ICSs are highly interconnected and interdependent with the critical national infrastructure [6], and thus the attackers have noticed the high returns to attack ICS in recent years. The attackers are diverse in identity. They may be hackers, members of organized criminal groups, or even a hostile country. The worse situation is that ICS has become the new target of terrorists to gain the influence by destroying the real physical world. As traditional ICS is physically isolated from the Internet, most researches just focus on the functional safety of the system rather than the security consideration of the network. There are not any special protective measures, not to mention the attribution mechanism for tracing the attack back [7]. Security researchers are now committed to the intrusion detection technology for ICS. They want to identify, intercept, and alert the threats, before a severe attack occurs. These intrusion detection technologies can be divided into several categories as follows: state-based [8], behavior-based [9], rule-based [10], characteristic-based [11], model-based [12], and ML-based (machine learning) [13, 14].

Because ICS plays an important role in the critical national infrastructure, the cyberattacks against ICS are mostly organized and premeditated actions. It is significant not only to determine whether there is a threat in ICS but also to trace the attack back. Furthermore, locating the initiators and their motivations before or during an attack is crucial for deterring and cracking down the premeditated and organized attackers.

Attribution is one of the most intractable problems of an emerging field, created by the underlying technical architecture and geography of the Internet [15]. The current dominant IP traceback technologies include packet marking mechanism [16], packet logging mechanism [17], and their hybrid [18, 19]. Packet marking mechanism needs the routers to write a tag (e.g., IP address) into some fields of every packet. The target retrieves all the tags from the received packets and finds out the routing path. Packet marking mechanism includes two categories: probabilistic packet marking (PPM) [16] and deterministic packet marking (DPM) [20]. Packet logging mechanism needs the routers to record all the forwarded packets so as to reveal the routing path. Apparently, this mechanism consumes a lot of storage space. All these IP traceback technologies above need to redesign the Internet or to deploy new services. There is still no applicable IP traceback system to deploy over the network.

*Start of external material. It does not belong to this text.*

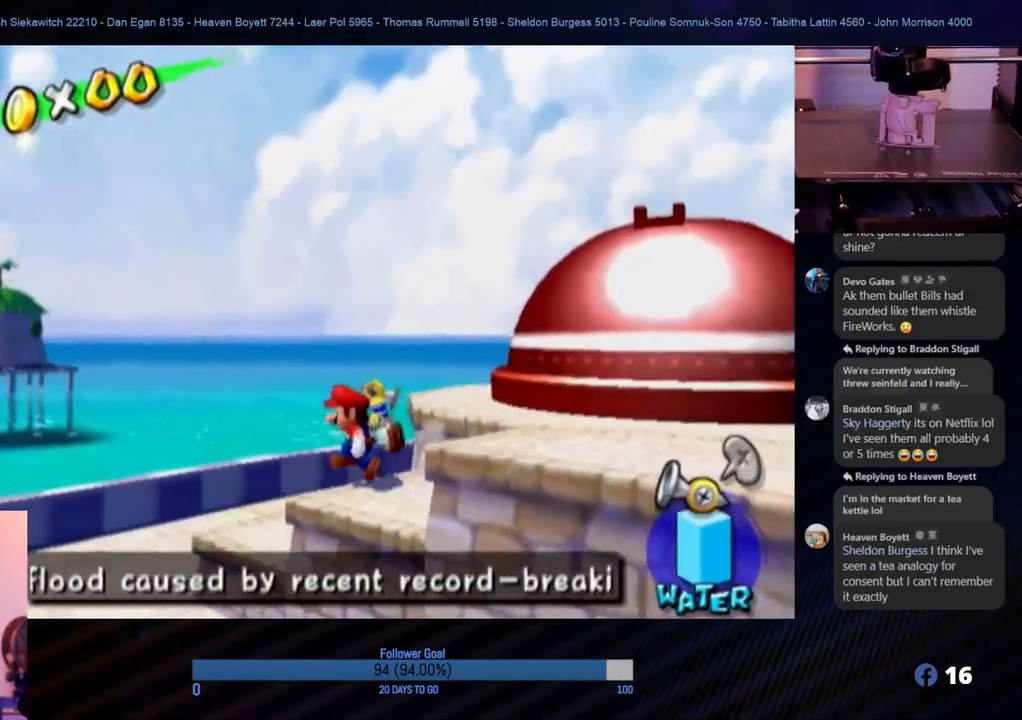
{"buttons": [], "left_stick": "center", "right_stick": "center", "events": [[200, "START", "up"]]}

The ultimate goal of attribution is identifying an organization or a government, not individuals [15]. Our study identifies an organization by zooming down to a single IP level and then zooming back out to an organization or a unit level without changing the Internet architecture or deploying new services. Instead of tracing back to the source of a packet directly, we just recognize the malicious IP addresses which belong to the same organization.

In this study, we present a malicious IP traceback model (ICSTrace) for industrial control system, and this model makes the following contributions:(1)Based on the deep analysis of ICS protocol S7, the function codes and their parameters are extracted from the attack data.(2)A feature vector of the function codes and their parameters are designed to represent the attack patterns.(3)The slide window method is adopted to reduce the dimension of those multidimensional samples.(4)A partial seeded K-means clustering algorithm is proposed based on K-means algorithm.(5)ICSTrace is proven to be effective basing on the real attack data captured by the large-scale deployed honeypots for ICS.

Section 2 introduces the research background and our previous work on the attack data collection. Section 3 describes the architecture of our IP traceback model. Sections 4 and 5 introduce the attack pattern extraction method and partial seeded K-means algorithm for clustering, respectively. In Section 6, we evaluate our IP traceback model basing on the real attack data. Section 7 is our related works, and Section 8 is the conclusion.

2. Background

ICS is a business process management and control system which is composed of various automatic control and process control components. It collects and monitors real-time signals to ensure the function of the automatic operation or the process control. Its application fields include program automation, industrial control, intelligent building, power transmission and distribution, smart meter, and car communication. ICS protocol refers to the communication protocol used in ICS. The most well-known ICS protocol includes S7, Modbus, BACnet, and DNP3.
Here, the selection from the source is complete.